Pernyataan ini disampaikan oleh Ketua Komnas Haji, Mustolih Siradj, di Ciputat pada Jumat (30/5/2025). Ia menjelaskan bahwa visa furoda atau visa mujamalah sepenuhnya merupakan kuota non-pemerintah yang diterbitkan oleh otoritas Arab Saudi di luar pembagian resmi 98 persen haji reguler dan 8 persen haji khusus.
“Dalam kaitan pengurusan haji furoda, ini murni menjadi urusan antara pihak travel dengan jamaahnya sebagai kegiatan bisnis murni,” ujar Mustolih.
Ia juga menegaskan bahwa dalam UU Nomor 8 Tahun 2019 tentang Penyelenggaraan Ibadah Haji dan Umrah, pemerintah hanya bertanggung jawab terhadap jamaah dalam kuota resmi yang diatur dan dijamin standar pelayanannya.
Masalah ketidakterbitan visa furoda ini memicu wacana revisi UU PIHU, agar syarat, mekanisme, dan standar pelayanan untuk jalur ini dapat diatur lebih rinci. Tujuannya adalah untuk melindungi jamaah dari risiko kerugian, baik secara material maupun imaterial.
Mustolih mengkritisi banyaknya travel yang mengiklankan program haji furoda dengan janji-janji manis, seperti tanpa antrean dan bisa langsung berangkat, namun tidak menjelaskan potensi risiko besar termasuk batal berangkat. Harga yang ditawarkan juga sangat tinggi, berkisar ratusan juta hingga miliaran rupiah.
“Sayangnya janji tersebut tidak disertai informasi yang transparan, padahal kebijakan visa Arab Saudi sangat dinamis dan bisa berubah sewaktu-waktu,” katanya.
Ia juga menyarankan agar penyelesaian antara travel dan calon jamaah dilakukan secara musyawarah, termasuk opsi refund penuh, penjadwalan ulang, atau pengalihan ke kuota haji khusus.

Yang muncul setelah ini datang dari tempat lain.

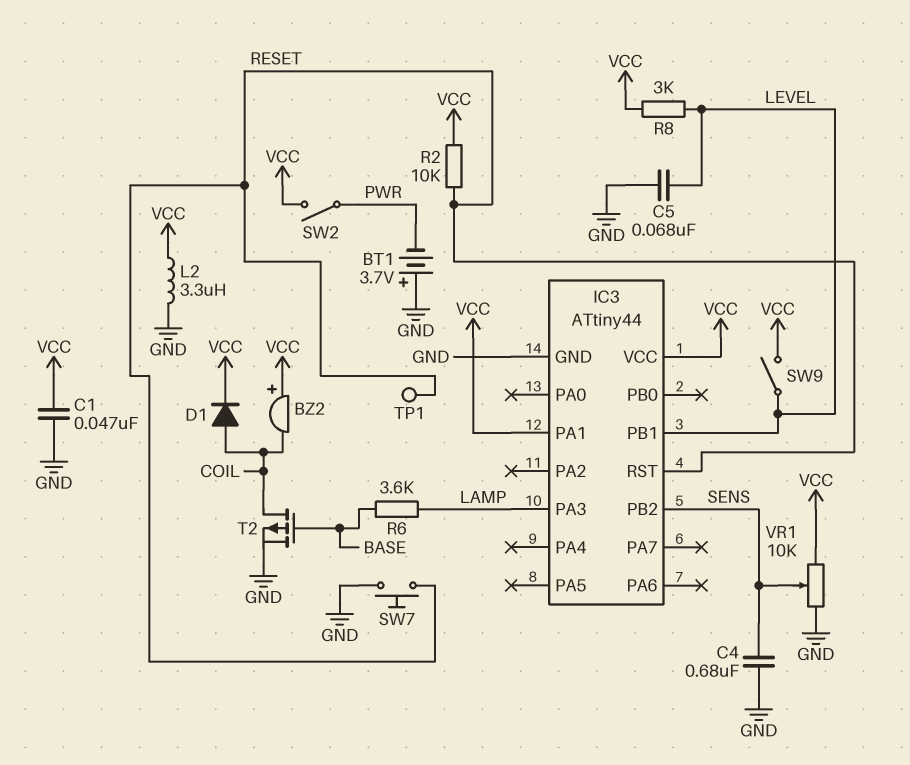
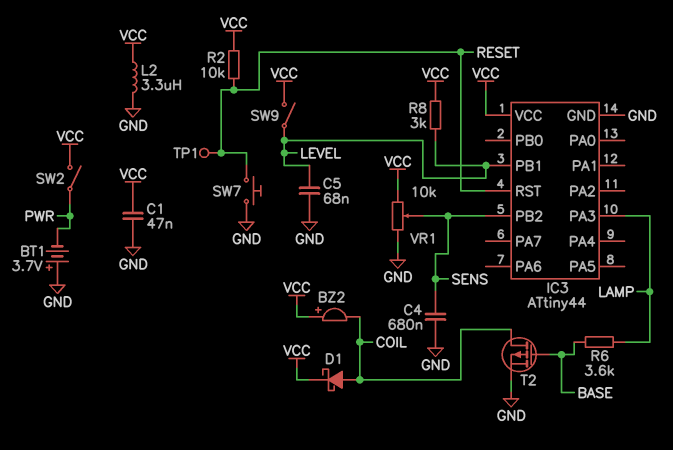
D1: diode (A COIL, K VCC) -> schottky (A COIL, K VCC)
IC3 pin PA1: VCC -> none

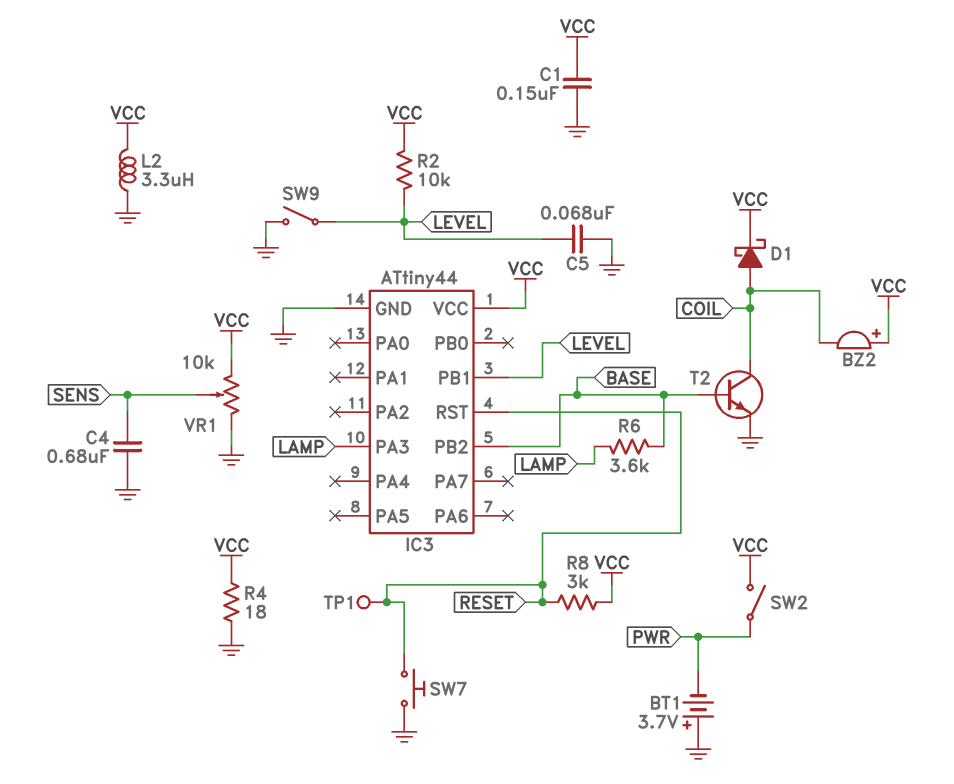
C1: 47nF (GND, VCC) -> 150nF (GND, VCC)
IC3 pin PB2: SENS -> BASE
R2: 10k (RESET, VCC) -> 10k (LEVEL, VCC)
R4: none -> 18 (GND, VCC)
R8: 3k (LEVEL, VCC) -> 3k (RESET, VCC)
SW9: switch (LEVEL, VCC) -> switch (GND, LEVEL)
T2: PMOS (G BASE, D COIL, S GND) -> NPN (B BASE, C COIL, E GND)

Beberapa travel resmi diketahui sudah menawarkan pengembalian dana 100 persen kepada jamaahnya sebagai bentuk tanggung jawab sekaligus menjaga reputasi mereka di Indonesia dan Arab Saudi.
Langkah ini dipandang penting dalam menjaga kepercayaan publik, serta menciptakan persaingan yang sehat di antara travel dan menekan pergerakan travel ilegal.